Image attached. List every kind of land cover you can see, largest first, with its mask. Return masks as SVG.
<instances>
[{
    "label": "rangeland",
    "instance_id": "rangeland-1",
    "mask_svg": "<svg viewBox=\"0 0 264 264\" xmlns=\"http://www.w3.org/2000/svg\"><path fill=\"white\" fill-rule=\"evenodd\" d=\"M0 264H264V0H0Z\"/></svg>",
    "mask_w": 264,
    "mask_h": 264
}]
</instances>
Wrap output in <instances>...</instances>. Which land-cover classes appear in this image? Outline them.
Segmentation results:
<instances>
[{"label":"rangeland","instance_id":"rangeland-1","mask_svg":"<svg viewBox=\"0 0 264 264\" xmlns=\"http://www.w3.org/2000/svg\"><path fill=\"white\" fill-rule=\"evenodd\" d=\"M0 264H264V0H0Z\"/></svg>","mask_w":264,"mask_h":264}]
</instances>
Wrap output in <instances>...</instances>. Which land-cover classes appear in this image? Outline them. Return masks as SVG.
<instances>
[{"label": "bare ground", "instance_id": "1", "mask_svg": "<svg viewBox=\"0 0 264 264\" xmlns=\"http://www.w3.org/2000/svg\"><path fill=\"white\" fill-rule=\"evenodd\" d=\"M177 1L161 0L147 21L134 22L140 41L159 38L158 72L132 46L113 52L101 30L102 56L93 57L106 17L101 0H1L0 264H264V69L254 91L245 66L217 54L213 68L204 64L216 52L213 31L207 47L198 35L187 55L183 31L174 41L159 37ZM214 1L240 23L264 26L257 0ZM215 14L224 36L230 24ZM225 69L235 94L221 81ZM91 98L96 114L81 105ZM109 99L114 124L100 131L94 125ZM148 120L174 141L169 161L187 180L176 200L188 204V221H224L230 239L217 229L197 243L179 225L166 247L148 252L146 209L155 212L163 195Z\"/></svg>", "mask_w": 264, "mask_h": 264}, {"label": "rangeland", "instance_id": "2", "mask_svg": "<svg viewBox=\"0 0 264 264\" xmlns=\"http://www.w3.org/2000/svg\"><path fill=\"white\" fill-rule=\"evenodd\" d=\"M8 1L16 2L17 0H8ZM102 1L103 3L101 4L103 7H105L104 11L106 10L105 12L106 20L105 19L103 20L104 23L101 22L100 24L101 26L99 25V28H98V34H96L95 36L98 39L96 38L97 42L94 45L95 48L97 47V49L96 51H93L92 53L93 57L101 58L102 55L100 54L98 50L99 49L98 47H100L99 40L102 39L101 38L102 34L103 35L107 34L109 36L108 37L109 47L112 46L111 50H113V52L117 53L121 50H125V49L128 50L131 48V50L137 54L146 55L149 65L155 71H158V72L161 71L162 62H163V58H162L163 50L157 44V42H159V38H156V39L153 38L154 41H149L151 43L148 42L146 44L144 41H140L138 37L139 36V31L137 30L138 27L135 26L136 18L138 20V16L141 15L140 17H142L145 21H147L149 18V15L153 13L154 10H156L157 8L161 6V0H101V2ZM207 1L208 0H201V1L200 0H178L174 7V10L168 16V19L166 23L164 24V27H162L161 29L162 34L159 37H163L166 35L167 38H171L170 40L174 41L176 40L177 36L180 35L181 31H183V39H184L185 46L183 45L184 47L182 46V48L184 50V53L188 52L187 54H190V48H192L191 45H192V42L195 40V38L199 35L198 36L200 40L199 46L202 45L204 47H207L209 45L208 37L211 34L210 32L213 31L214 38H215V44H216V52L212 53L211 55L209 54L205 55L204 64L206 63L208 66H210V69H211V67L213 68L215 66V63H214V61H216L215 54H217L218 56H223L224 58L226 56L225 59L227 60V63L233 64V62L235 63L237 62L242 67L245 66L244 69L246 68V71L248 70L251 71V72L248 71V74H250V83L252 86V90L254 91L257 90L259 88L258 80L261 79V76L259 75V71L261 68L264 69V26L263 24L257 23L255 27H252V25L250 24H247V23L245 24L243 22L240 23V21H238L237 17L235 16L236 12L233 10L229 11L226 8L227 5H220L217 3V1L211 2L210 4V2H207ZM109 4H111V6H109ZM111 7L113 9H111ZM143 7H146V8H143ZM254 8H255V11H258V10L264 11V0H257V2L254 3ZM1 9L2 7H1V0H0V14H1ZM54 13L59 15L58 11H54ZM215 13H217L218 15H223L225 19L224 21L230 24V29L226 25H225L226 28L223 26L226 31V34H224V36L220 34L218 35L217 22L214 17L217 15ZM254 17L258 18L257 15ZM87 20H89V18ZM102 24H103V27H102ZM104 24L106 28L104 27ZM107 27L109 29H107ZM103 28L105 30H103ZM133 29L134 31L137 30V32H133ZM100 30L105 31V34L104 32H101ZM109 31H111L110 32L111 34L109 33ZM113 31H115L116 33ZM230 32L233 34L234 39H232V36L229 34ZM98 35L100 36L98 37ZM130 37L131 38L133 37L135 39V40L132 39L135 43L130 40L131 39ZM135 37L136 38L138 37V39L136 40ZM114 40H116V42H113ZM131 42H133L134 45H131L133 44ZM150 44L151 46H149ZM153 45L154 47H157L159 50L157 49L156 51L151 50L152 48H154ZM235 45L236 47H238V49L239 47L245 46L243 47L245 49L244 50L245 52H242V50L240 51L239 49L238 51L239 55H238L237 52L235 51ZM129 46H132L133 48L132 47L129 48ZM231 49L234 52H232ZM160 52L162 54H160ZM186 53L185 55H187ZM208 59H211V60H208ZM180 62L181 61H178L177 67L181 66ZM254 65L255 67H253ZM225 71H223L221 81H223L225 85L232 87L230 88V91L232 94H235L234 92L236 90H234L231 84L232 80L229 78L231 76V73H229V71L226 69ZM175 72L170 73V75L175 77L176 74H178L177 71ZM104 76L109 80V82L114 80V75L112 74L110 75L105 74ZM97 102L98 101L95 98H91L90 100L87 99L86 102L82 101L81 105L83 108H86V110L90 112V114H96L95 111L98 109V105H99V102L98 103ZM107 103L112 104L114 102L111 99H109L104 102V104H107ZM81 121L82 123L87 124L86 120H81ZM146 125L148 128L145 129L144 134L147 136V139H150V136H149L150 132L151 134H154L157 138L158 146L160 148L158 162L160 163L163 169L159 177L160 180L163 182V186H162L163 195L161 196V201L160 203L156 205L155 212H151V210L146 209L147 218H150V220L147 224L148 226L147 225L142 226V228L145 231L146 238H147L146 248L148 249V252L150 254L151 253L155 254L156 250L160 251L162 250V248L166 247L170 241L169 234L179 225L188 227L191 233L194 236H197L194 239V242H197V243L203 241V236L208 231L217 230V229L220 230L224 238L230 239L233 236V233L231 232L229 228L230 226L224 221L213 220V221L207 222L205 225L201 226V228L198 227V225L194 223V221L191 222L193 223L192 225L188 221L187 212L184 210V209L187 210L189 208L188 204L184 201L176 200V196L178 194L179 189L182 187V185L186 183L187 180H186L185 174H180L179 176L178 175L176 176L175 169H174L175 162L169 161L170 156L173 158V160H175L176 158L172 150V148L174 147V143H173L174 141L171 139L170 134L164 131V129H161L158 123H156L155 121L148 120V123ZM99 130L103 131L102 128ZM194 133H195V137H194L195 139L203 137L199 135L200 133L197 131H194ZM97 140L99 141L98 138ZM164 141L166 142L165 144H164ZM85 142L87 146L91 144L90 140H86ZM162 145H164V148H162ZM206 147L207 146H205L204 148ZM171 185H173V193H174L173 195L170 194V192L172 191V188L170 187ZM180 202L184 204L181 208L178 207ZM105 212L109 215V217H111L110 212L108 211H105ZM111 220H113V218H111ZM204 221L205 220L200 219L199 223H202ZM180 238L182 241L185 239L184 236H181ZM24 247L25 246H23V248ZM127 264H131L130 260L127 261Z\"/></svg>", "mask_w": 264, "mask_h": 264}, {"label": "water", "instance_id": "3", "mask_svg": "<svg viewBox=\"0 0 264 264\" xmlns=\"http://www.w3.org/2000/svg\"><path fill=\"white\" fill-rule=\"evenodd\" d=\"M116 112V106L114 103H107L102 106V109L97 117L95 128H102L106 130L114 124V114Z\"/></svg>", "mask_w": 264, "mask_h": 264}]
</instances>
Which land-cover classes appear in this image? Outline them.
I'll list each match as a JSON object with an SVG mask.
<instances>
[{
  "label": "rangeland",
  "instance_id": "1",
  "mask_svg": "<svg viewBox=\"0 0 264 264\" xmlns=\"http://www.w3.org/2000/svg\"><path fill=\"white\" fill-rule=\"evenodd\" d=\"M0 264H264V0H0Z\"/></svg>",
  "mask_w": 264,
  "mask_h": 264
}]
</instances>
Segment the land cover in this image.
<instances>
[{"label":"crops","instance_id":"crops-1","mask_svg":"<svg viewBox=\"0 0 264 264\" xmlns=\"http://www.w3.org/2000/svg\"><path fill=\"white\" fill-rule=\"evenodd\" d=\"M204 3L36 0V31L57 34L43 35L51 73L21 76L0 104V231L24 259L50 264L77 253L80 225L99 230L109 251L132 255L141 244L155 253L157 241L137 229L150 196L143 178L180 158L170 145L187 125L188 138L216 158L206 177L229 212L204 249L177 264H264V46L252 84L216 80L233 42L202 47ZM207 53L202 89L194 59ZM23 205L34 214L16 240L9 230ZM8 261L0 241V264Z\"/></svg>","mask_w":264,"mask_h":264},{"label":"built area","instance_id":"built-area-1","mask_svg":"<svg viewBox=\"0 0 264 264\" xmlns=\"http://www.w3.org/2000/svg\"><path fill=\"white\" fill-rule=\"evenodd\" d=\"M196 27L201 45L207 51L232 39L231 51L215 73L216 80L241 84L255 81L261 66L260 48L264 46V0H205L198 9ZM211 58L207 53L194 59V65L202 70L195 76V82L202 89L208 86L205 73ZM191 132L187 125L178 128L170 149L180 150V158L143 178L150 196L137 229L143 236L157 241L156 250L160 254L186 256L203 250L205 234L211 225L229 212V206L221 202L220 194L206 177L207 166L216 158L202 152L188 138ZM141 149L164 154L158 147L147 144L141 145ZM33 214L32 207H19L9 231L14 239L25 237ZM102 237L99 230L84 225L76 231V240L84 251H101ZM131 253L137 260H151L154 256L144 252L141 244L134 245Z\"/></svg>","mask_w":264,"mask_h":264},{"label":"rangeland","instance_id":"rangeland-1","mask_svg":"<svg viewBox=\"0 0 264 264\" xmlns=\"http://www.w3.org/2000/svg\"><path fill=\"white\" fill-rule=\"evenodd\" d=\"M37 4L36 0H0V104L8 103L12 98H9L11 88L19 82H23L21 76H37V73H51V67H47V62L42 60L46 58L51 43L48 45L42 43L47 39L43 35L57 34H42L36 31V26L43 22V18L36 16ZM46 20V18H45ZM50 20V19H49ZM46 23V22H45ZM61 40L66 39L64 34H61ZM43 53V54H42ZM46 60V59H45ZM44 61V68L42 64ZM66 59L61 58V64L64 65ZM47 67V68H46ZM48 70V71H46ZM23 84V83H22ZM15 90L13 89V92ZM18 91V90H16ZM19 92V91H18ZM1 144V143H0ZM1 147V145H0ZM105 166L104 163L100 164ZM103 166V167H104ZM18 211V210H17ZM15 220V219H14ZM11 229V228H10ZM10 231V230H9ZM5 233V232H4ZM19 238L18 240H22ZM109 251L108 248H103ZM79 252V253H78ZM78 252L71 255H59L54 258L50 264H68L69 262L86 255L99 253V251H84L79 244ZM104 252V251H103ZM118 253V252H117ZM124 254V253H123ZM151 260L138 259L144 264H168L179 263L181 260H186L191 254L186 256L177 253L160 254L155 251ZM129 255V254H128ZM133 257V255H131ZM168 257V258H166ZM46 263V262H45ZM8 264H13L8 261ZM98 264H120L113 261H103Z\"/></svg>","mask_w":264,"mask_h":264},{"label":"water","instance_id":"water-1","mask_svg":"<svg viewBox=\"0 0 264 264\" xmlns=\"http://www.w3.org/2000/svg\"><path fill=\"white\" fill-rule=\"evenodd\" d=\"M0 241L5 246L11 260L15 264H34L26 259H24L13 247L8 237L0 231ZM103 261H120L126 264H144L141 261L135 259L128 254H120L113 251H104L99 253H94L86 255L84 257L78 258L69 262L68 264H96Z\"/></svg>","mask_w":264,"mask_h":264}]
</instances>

▬▬▬

Count the lines in the records above that contain the string "Return", matching case exactly, and give only the number.

● **Answer for the task**: 2